Best practice footpath design
The Global Street Design Guide describes how to design a best practice footpath, including “provide sufficient width, 1.8–2.4 m, so two people using wheelchairs can comfortably pass each other. In shopping streets with heavy pedestrian volumes the width should be 2.4–4.5 m.”
A best practice footpath is also a continuous footpath (or continuous footway) across side streets, where it’s clear to drivers that the street has finished and they need to give way as they cross the footpath:
Best practice footpaths use quality paving on top of concrete, which resists moving or cracking (from reactive soils or tree roots), and distinguishes the footpath from the black asphalt used on the road.
Reasonable effort in Yarra
Yarra is still catching up with best practice – continuous footpaths are being built but they still look like a speed bump on the road (where drivers have right of way) instead of a continuation of the footpath (where people walking have right of way). The problem is that asphalt is used on both the road and the footpath, so they look similar.

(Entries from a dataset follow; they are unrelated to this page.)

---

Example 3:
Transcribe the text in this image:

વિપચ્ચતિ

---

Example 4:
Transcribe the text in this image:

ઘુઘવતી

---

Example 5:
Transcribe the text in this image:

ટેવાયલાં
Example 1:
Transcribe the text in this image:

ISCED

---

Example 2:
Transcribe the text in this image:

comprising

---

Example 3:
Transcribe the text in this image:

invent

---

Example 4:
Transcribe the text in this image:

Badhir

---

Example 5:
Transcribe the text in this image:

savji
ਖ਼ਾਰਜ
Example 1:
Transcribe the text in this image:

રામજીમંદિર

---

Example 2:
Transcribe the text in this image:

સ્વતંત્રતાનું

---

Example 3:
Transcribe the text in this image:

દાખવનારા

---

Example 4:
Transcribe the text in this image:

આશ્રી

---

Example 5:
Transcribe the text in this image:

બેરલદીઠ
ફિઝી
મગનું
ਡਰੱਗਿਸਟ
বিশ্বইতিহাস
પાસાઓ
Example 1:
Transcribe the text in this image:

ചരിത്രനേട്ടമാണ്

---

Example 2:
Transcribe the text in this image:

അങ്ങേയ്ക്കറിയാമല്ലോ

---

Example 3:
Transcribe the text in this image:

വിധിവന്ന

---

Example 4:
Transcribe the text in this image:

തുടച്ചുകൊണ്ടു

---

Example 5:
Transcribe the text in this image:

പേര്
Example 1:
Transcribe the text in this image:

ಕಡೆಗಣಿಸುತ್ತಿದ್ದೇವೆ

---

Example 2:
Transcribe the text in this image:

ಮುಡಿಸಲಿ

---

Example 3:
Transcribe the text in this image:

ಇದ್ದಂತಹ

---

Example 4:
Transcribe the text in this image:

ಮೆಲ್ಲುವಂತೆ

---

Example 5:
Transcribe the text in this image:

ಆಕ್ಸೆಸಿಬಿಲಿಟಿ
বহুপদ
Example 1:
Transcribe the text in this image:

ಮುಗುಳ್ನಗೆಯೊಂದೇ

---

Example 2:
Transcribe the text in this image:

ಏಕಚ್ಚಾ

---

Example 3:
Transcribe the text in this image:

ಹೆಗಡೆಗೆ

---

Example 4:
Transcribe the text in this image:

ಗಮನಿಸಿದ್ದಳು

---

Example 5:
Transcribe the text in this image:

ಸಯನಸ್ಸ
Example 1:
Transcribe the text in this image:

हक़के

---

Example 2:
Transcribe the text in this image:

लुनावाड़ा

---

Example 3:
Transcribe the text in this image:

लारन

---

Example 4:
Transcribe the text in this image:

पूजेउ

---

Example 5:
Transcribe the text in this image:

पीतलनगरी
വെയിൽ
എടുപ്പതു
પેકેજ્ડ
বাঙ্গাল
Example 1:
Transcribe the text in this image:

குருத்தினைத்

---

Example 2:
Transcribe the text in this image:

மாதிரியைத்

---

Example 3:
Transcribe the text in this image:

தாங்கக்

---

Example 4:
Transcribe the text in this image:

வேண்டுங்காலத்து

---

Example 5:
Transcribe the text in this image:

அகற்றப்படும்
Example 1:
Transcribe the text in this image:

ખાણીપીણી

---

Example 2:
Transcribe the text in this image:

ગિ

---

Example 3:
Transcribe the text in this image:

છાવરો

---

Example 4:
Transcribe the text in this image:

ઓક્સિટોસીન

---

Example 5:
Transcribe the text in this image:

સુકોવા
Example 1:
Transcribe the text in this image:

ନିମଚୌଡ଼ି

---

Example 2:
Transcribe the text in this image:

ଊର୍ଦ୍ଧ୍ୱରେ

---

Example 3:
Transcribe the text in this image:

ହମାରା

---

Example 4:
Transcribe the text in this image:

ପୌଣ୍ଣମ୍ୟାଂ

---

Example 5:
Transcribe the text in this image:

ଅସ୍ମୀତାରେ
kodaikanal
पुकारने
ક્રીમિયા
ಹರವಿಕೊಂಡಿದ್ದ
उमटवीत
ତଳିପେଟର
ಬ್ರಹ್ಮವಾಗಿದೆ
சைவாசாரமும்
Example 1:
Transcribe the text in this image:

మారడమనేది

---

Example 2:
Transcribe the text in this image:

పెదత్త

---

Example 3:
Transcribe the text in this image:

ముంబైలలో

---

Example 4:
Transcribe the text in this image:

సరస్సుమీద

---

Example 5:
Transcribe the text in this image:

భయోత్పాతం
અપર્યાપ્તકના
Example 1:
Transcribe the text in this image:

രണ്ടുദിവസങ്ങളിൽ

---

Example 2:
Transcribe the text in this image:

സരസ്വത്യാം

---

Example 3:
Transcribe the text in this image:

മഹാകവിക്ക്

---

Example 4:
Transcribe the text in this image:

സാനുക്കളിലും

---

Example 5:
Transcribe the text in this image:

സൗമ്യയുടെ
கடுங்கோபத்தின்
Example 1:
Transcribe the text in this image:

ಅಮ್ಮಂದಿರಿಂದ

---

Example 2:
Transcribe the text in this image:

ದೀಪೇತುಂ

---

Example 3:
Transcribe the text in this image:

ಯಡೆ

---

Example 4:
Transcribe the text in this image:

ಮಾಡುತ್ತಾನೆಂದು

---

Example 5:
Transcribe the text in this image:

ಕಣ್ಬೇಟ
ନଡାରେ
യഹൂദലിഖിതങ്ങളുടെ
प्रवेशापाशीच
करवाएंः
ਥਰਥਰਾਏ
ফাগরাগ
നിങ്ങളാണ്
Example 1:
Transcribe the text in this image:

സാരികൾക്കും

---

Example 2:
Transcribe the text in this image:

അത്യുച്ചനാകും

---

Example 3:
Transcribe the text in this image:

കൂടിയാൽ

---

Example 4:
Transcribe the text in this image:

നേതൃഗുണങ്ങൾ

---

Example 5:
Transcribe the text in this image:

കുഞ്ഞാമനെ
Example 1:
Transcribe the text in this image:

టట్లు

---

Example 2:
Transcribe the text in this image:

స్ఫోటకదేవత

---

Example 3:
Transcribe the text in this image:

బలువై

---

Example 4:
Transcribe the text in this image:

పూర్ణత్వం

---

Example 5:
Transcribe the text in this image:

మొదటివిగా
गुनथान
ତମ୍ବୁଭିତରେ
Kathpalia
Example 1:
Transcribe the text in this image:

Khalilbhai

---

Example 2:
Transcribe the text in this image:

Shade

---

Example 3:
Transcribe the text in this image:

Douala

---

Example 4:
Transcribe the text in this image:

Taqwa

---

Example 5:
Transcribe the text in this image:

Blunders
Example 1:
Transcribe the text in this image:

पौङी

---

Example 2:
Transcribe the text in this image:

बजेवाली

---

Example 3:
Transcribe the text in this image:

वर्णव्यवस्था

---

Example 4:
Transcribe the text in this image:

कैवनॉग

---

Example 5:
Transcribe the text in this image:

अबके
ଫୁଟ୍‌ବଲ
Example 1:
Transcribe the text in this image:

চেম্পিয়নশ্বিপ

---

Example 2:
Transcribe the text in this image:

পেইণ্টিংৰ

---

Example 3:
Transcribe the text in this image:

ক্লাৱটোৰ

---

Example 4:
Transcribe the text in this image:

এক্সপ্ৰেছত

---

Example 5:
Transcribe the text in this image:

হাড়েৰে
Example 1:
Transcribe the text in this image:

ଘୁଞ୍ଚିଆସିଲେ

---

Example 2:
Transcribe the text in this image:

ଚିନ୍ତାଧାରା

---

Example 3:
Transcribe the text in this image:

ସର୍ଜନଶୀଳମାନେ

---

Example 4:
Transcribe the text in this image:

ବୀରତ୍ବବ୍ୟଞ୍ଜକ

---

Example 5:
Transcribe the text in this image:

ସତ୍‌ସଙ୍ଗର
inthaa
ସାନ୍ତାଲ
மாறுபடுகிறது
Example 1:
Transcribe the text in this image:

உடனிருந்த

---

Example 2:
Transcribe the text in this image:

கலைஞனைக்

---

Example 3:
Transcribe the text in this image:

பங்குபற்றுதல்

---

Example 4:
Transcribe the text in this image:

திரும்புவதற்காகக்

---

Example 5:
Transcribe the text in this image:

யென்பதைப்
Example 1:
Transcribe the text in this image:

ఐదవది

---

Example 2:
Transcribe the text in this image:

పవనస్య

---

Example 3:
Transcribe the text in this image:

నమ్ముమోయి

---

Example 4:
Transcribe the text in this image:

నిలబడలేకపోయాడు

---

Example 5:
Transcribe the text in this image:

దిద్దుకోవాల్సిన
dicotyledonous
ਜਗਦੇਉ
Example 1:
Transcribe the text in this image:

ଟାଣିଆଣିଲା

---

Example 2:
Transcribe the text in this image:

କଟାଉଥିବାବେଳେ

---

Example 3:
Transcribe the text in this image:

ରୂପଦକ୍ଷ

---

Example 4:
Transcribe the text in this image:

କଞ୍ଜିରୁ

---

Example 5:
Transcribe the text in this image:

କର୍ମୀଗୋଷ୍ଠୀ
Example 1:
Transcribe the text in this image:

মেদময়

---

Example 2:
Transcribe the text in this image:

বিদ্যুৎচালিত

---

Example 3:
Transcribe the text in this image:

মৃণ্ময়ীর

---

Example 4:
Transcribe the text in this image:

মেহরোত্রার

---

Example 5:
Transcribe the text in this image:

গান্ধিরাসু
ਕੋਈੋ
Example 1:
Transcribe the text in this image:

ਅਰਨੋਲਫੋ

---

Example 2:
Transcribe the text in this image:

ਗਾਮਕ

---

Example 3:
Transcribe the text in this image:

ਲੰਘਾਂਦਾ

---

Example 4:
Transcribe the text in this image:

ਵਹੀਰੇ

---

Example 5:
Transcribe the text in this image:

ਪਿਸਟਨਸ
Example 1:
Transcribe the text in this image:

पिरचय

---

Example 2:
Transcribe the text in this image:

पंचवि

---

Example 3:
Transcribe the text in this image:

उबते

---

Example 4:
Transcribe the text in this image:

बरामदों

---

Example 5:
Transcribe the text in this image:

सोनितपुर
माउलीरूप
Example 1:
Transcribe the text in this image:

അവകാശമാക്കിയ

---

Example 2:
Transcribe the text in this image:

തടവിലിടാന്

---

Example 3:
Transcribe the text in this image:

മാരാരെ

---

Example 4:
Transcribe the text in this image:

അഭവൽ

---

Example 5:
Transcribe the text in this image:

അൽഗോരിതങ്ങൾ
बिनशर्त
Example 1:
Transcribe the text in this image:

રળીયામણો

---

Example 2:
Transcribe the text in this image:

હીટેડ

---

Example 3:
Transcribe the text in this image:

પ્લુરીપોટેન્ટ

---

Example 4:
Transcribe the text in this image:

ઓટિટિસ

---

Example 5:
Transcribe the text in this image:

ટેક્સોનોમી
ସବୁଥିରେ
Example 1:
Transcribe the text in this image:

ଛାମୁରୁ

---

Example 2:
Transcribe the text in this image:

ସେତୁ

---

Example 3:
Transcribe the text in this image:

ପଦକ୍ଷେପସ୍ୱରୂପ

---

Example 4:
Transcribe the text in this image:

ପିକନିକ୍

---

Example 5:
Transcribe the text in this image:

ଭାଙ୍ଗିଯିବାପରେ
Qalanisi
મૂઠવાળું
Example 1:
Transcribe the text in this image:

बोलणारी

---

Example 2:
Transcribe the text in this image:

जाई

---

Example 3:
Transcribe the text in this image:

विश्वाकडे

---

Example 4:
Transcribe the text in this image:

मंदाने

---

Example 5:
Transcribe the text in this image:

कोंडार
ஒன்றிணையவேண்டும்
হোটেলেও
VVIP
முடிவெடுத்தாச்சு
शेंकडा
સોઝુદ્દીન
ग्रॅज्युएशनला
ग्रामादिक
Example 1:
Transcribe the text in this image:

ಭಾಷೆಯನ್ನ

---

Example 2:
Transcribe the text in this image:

The solution is to use high quality paving on the footpath and extend the paving across the side street. Here is an example in Yarra, where paving is at least used for the crossing – even better would be to also use paving on the footpath, and link them together.
Other issues in Yarra
Many footpaths in Yarra need to be drastically improved. Many footpaths are too narrow, or are too sloping, cracked or uneven. Some footpaths are regularly obstructed by parked cars. Many footpaths stop at each intersection, instead of continuing at grade. WalkSpot has collated many of these issues and displayed them on their website. The results show that many people feel unsafe on our footpaths, and that many footpaths need to be improved and upgraded.